Skip to content

Anti-discrimination Exemptions for Religious Organizations

Under anti-discrimination law in Australia it is illegal to discriminate on grounds such as gender, sexuality, or belief. However, most states specifically exempt religious organizations from such anti-discrimination laws. For example, the Victorian Equal Opportunity and Equal Rights Commission website states:

Religious institutions controlled or run by a body established for religious purposes (e.g. a catholic seminary, Jewish rabbinical school, or Buddhist monastery) may discriminate on the basis of any protected characteristic when employing people, provided that discrimination is necessary to conform with religious beliefs or sensitivities. This covers schools run by religious bodies.

The Australian Sangha Association is strongly opposed to such religious exemptions from anti-discrimination legislation in Australia. While the rest of Australian society is expected to follow basic principles of fairness and equity, religious organizations may continue to enforce archaic, unjust forms of discrimination on the grounds of gender, sexual orientation, or belief.

Such exemptions are opposed to Buddhist principles, as they cause harm to those who are discriminated against, those who discriminate, and the moral fabric of Australian society. Religious organizations are perpetuating divisions and suspicion, when they should be leading the way in creating a fairer, more loving and compassionate community.

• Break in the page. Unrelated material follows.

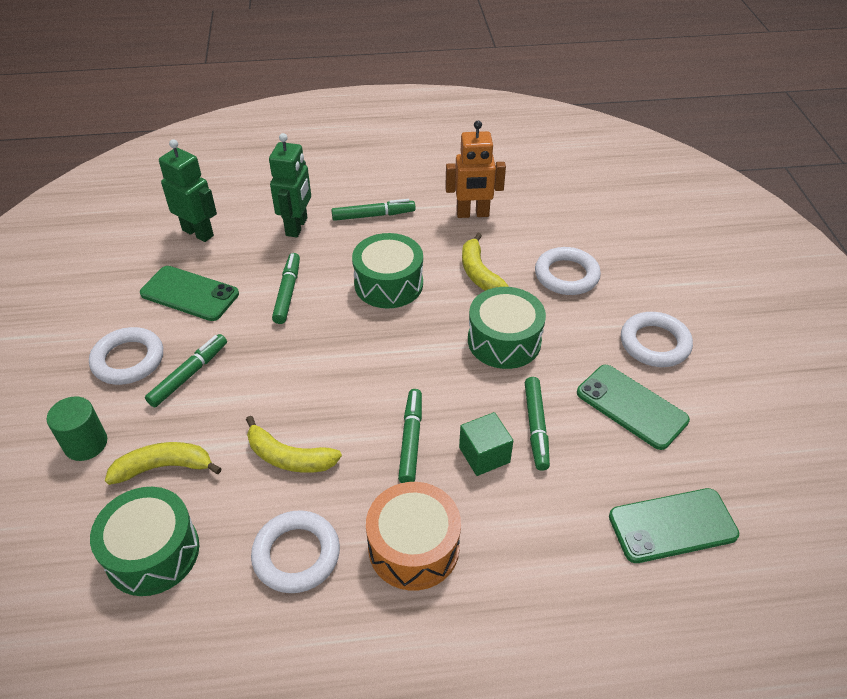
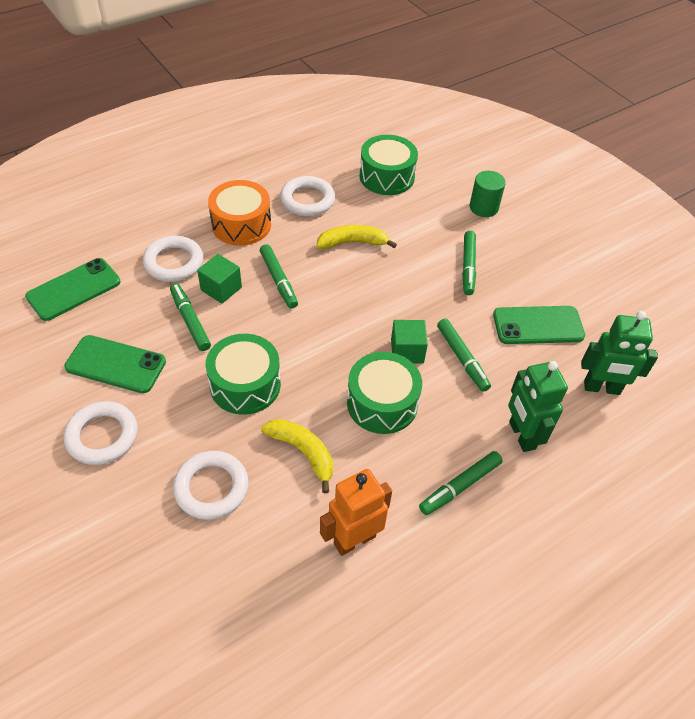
camera: 150 degrees right, 5 degrees up
white ring [89,327,163,385] -> white ring moved to [143,236,203,282]
yellow banana [105,442,222,485] -> none
none -> green cube [391,320,428,364]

The current exemptions, which grant free licence to religious organizations to discriminate, were created by Australia’s strong religious right lobby. It is curious that the Victorian website quoted above gives the example of a Buddhist monastery as an organization that may discriminate, when the Buddhist community has never supported such discrimination.

The ASA calls for all general exemptions for religious bodies to be repealed. Religious organizations, like anyone else, should be able to request permission to discriminate in certain circumstances, but only when they can prove that such discrimination is necessary or beneficial.